There was a little four digit lockbox to store the keys next to the door to the house. As the code was only four numbers, I figured it would be easy to memorize. So when I went to the beach I left my phone, wallet and house keys behind. Water, a bag of granola and the clothes on my body were all I brought to the beach. After a lovely swim, I went back to the house. I popped open the lockbox and spun the dial to the code. The lock box did not open. A second try. This time a slightly different number. Still no luck. The code was gone from my mind. I wandered out to the street to ask for help.
At this point you may be thinking — just go ask someone for their phone to get in touch with the Airbnb host. What a great idea. Sadly it did not cross my mind at the time. Maybe burnout turned my brain into a pile of mush.
Back out on the street in front of my Airbnb… My broken Spanish and lots of hand waving to communicate the situation to a group of locals earned me the pity of one of them. He said he knew the woman living above the Airbnb. He passed along her name and where she worked. Now due to my broken Spanish, only bits of his message made into my exhausted mind.

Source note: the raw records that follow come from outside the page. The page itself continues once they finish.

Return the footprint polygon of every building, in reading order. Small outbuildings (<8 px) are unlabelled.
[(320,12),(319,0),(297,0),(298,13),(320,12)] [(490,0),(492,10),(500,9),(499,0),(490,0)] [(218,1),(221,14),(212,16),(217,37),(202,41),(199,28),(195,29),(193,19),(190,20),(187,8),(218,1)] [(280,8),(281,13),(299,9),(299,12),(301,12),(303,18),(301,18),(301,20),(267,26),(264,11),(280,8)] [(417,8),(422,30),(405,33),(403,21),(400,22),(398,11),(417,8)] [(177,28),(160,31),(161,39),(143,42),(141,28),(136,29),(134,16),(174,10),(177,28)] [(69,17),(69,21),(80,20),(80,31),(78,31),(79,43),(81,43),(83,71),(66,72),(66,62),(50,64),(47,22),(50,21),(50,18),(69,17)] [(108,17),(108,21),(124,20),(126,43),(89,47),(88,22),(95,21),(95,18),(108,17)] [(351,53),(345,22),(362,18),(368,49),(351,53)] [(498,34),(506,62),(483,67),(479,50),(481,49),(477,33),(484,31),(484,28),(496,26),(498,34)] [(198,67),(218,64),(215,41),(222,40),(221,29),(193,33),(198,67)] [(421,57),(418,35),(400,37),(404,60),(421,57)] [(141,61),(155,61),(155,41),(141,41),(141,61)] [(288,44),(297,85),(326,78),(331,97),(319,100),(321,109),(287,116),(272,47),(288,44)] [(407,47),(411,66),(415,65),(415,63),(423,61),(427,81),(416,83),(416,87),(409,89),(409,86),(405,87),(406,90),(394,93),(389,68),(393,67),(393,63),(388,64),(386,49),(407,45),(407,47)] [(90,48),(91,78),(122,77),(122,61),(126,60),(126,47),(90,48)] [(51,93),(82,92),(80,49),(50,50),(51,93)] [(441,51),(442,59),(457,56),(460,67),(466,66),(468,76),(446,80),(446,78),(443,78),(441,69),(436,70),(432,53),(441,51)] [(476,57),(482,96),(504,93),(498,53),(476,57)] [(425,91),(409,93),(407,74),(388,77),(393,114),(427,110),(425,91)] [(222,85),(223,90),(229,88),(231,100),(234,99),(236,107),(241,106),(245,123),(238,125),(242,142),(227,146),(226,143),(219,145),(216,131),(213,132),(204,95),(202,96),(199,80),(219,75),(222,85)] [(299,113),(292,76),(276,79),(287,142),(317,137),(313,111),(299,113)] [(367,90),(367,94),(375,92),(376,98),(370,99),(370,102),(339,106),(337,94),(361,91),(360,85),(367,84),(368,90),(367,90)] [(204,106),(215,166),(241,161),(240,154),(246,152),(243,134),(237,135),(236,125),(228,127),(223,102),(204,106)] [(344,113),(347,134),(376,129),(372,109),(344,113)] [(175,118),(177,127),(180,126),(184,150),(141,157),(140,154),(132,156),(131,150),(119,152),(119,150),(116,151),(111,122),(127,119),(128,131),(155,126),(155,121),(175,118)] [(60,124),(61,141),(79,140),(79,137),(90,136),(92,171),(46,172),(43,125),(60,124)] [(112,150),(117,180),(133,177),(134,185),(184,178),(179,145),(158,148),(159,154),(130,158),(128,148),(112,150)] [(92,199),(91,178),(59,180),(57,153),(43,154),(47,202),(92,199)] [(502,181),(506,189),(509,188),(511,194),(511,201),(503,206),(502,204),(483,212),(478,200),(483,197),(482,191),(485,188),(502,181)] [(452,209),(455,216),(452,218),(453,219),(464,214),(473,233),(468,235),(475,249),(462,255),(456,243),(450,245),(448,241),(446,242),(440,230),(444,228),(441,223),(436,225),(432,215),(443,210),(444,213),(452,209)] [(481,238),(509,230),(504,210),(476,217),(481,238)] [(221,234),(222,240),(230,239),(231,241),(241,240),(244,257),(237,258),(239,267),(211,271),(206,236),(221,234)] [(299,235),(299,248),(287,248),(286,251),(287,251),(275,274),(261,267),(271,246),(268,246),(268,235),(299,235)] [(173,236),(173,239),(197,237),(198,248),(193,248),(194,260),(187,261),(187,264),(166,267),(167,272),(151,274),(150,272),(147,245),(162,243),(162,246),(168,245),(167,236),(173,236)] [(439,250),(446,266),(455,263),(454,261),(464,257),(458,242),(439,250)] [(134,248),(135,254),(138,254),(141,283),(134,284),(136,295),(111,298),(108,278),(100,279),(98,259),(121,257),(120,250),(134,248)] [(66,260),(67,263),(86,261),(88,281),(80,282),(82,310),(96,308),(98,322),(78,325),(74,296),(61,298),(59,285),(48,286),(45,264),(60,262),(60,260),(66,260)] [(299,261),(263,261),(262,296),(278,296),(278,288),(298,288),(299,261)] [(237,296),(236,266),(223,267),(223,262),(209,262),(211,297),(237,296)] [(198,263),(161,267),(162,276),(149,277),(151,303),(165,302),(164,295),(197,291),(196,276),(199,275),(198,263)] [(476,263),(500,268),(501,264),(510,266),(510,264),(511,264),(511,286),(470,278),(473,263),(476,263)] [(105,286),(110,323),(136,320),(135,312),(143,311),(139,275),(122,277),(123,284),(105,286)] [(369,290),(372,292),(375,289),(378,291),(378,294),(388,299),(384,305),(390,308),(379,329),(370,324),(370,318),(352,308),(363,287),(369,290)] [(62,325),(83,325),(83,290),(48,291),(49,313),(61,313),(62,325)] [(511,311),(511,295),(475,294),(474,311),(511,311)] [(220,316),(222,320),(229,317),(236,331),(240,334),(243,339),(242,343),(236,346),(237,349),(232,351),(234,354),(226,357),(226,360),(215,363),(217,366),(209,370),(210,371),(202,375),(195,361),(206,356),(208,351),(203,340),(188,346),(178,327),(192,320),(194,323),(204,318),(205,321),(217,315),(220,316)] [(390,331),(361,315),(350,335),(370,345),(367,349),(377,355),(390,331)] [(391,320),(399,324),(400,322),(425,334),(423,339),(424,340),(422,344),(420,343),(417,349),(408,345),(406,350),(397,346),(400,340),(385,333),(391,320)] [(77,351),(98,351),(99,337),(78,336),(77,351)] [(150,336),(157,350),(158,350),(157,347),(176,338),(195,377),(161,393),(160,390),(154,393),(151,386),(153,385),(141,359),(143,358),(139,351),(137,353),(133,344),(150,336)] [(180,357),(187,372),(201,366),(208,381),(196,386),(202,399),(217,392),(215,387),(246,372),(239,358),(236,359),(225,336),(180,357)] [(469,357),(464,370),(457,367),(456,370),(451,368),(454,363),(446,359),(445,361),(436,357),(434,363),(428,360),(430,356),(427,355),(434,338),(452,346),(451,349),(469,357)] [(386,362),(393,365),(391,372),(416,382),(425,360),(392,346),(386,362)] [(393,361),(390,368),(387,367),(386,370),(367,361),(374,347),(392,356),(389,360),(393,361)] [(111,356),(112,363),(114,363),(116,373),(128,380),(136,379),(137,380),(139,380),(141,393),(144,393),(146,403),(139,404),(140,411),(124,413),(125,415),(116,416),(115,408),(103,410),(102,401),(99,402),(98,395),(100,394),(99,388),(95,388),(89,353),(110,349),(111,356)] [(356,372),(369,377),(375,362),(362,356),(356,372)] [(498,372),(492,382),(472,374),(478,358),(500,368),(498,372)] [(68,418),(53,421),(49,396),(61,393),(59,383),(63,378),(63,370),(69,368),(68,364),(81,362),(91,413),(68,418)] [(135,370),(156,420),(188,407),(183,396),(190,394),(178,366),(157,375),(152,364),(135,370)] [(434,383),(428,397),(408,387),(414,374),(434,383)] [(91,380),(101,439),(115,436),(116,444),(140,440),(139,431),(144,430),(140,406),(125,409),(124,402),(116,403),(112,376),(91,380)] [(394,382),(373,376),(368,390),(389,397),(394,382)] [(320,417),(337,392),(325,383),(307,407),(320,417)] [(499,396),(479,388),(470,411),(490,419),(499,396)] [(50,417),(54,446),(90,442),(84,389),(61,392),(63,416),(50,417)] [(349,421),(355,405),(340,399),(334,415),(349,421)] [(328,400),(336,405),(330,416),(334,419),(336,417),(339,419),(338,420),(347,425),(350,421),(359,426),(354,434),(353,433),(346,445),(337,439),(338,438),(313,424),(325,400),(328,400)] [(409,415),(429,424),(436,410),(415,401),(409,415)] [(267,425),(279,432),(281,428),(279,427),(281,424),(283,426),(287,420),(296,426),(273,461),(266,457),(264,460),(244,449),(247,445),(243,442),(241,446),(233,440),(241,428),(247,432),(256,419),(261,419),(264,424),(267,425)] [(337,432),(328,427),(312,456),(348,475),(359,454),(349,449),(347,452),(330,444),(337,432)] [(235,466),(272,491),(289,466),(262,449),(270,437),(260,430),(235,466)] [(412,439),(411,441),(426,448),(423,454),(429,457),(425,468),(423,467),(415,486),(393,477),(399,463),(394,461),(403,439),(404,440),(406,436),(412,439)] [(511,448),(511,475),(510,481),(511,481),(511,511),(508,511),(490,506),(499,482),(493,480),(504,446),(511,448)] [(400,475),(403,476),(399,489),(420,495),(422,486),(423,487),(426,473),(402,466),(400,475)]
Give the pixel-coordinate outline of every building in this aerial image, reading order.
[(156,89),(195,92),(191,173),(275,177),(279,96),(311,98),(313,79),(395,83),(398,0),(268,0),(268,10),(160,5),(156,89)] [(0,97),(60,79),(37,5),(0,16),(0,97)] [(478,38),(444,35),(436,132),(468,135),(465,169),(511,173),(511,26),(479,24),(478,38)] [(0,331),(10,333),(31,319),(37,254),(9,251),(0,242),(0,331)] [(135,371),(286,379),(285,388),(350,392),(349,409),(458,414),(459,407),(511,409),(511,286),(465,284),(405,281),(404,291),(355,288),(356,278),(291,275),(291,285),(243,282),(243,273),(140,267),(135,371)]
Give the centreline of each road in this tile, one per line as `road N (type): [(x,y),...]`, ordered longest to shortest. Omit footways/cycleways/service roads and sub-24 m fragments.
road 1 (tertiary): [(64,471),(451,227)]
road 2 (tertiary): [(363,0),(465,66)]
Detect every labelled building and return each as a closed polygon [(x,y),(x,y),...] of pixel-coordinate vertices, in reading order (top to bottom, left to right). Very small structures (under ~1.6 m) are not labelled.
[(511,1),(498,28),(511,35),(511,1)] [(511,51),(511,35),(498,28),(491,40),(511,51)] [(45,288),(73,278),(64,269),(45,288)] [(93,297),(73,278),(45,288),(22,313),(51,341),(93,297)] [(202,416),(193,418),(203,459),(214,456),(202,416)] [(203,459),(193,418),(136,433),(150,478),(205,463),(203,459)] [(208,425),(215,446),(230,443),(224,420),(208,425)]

With this knowledge in hand, I headed off to find my neighbor. It was now after 5 pm on Friday. The feeling only a few hours remained before people ceased being helpful was strong. Later in the evening, it felt as though helpful hands would turn into questioning looks asking if I was enjoying Friday a bit too much.
With this urgency as fuel, I jogged for three minutes to the business where my neighbor worked. At the front desk, the hostess said no one with the name of my neighbor worked there. Thinking I may have gone to the wrong business, I told two nearby shop operators the same story. No one seemed to know my neighbor. Defeated and confused, I jogged back to the Airbnb.
The kind local who was on the street outside the Airbnb listened as I relayed the story.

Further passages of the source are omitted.